Millennials are now “old” by internet standards, so Gen X and older are positively ancient.
Comment on Who did this 😂😂😂
cobysev@lemmy.world 1 day ago
What’s all this newfangled content being posted as old? My first computer had Windows 3.11 that you booted to from a command prompt. It was an amazing graphical upgrade from the command line computers. Now you could actually see what you were doing on the screen instead of typing commands and hoping a document would print with your data.
Before that, I used Apple IIe computers at school, with their solidly green command line interface. I remember being taught how to program instructions with those computers. You had a “turtle” (green triangle) that you needed to move to a specific spot on the screen, and you typed in commands to make him move.

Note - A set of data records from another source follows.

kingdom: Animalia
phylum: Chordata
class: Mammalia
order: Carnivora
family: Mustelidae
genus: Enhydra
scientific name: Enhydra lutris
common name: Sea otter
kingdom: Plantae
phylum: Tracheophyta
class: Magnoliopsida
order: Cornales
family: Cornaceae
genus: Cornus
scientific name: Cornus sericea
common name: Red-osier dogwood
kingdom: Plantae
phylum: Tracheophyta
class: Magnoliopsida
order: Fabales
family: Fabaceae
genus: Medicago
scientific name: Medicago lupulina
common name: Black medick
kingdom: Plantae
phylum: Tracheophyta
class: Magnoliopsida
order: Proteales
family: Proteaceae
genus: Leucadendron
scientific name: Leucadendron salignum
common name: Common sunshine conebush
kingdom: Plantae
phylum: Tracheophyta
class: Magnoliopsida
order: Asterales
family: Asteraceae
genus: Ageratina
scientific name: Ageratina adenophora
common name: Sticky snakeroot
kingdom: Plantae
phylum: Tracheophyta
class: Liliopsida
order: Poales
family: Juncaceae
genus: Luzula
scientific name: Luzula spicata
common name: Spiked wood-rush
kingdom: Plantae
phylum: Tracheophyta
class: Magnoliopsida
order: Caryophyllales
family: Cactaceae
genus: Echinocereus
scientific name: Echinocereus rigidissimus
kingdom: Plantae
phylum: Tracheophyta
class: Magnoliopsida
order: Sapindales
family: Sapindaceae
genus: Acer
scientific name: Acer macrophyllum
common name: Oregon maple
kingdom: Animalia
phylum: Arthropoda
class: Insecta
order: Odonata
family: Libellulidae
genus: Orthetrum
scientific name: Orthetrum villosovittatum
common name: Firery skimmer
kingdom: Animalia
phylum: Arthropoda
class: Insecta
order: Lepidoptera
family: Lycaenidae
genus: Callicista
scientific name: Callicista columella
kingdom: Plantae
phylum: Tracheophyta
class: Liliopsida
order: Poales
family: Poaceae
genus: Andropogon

Whatever content is in this meme, it all released long after I grew up and became an adult. You young whippersnappers.
samus12345@sh.itjust.works 1 day ago
bus_factor@lemmy.world 1 day ago
I’m an elder Millennial, and I remember when we got old enough to use the 386 machines at school. Before that we were using DOS.
Our first home computer was bought second hand and didn’t even have a hard drive, just two 5.25" floppy drives, and also ran DOS. We’d have kids from the entire neighborhood visit to play games on it, because although it was second hand it was also very rare to have one.
I was 12 when Windows 95 came out. All this stuff looks waay newer than that. I’d say this draws the line for old at the older part of Gen Z. Millennials aren’t even on the scale.
samus12345@sh.itjust.works 1 day ago
The oldest Millennials are 44 now, and the term is still sometimes used to mean “young people.” But only by older people.
sp3ctr4l@lemmy.dbzer0.com 1 day ago
Are you also a member of the ‘Oregon Trail and Number Munchers on the school computer lab’s Apple II’s’ club.
lemmyknow@lemmy.today 1 day ago
Ok, boomer
lechekaflan@lemmy.world 1 day ago
Ah. LOGO.
cobysev@lemmy.world 1 day ago
Oh man! I had no clue what the program was called. We used it way back in my kindergarten/1st grade days, so I’d long forgotten the specifics. Thank you! This is exactly it.